Dans les deux autres affaires rendues le même jour par la grande formation, la CNDA s’est interrogée sur le point de savoir s’il existait, comme pour l’Afghanistan, un groupe social des femmes mexicaines et albanaises, mais n’est pas parvenue à la même conclusion. Dans l’affaire concernant une requérante mexicaine, la Cour a opéré une instruction semblable à l’affaire concernant l’Afghanistan, mais cette fois-ci pour relever que l’état du droit au Mexique ne permettait pas de conclure à ce que les femmes soient perçues de manière particulière dans la société mexicaine. Malgré la reconnaissance de l’existence de discrimination possible envers les femmes, la Cour a remarqué que le Mexique est un État ayant ratifié des Conventions internationales relatives à la protection des droits des femmes, par exemple la convention des Nations Unies pour l’élimination de toutes les formes de discrimination à l’égard des femmes, la convention internationale relative aux droits de l’enfant et la convention de l’Organisation internationale du travail sur la violence et le harcèlement. De même, les législations internes mexicaines prévoient la promotion de l’égalité entre les hommes et les femmes et la protection des droits des femmes, autant dans des normes constitutionnelles que des lois ordinaires. À ce constat s’ajoute que les femmes participent activement à la vie politique comme en atteste l’élection récente, en juin 2024, d’une femme, Madame Claudia Sheinbaum, à la Présidence du Mexique. Il ne peut donc être reconnu un groupe social des femmes mexicaines.

Dans la troisième affaire traitée le même jour, la grande formation conclut également à l’absence de groupe social des femmes albanaise. La Cour note que l’Albanie est considérée comme un pays d’origine sûr, ce qui n’empêche pas l’octroi du statut de réfugié pour l’un de ses ressortissants, mais démontre que cet État présente certaines garanties. En l’occurrence, en ce qui concerne précisément les femmes, la Cour remarque que l’Albanie a adopté plusieurs instruments internationaux de protection des droits des femmes, que la Constitution albanaise reconnaît l’égalité de tous devant la loi et l’interdiction des discriminations fondées sur le genre, et que les lois ordinaires garantissent aux femmes une participation active à la vie publique. En ce sens, la Cour indique que le gouvernement albanais est composé de 12 femmes contre seulement 5 hommes, ce qui en fait l’un des pays avec la plus forte représentation de femmes au sein de son gouvernement. D’autres mesures législatives renforcent les droits des femmes, notamment celles victimes de violences domestiques. Pour l’ensemble de ces raisons, la conclusion de la Cour est la même que pour les femmes mexicaines : « les femmes albanaises ne peuvent, dans leur ensemble, être considérées comme appartenant à « un certain groupe social » ».

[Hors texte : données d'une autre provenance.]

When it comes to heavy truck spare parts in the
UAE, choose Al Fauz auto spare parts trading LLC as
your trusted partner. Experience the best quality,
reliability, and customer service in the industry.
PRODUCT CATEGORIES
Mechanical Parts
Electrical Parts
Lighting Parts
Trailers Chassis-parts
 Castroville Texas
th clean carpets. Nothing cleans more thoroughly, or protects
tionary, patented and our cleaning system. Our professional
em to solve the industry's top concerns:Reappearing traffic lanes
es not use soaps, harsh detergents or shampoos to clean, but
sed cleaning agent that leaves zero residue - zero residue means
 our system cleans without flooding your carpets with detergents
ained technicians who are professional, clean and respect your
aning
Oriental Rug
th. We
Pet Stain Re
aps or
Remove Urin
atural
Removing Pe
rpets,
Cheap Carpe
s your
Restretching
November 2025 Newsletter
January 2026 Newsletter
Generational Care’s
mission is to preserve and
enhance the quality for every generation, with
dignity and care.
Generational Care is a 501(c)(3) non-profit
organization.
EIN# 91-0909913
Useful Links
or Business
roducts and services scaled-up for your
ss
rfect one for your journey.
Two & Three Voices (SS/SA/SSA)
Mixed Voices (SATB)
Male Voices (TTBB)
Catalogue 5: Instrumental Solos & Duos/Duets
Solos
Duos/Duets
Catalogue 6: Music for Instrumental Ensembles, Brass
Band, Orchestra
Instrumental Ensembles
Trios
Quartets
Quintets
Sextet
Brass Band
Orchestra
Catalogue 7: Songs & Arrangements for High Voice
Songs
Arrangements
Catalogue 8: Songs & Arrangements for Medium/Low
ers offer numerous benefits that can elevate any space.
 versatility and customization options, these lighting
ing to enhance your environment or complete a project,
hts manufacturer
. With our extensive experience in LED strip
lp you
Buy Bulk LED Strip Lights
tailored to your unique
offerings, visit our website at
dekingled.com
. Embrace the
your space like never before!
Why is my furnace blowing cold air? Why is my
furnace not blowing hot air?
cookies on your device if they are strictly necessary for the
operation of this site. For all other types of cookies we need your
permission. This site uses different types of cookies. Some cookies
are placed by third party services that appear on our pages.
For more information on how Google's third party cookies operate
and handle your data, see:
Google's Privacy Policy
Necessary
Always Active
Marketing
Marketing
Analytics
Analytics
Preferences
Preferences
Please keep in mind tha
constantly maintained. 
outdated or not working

L’existence d’un groupe social des femmes est donc dépendant du traitement et de la place des femmes dans une société donnée, et si le gouvernement afghan actuel ne donne aucune garantie pour le respect des femmes et de leurs droits puisqu’il contribue même à dégrader la condition féminine, ce n’est pas le cas du Mexique ou de l’Albanie. Ceci étant, cela ne signifie pas que les femmes de ces deux États ne peuvent bénéficier de protection. S’il est établi qu’elles sont exposées à une menace personnelle de persécution, par exemple au sein de leur famille ou dans un contexte privé, elles peuvent bénéficier d’une protection subsidiaire en raison du risque avéré de traitements inhumains ou dégradants qu’elles peuvent subir. Dans cette hypothèse, la protection subsidiaire constitue une alternative concernant les États dans lesquels un groupe social des femmes ne peut être identifié.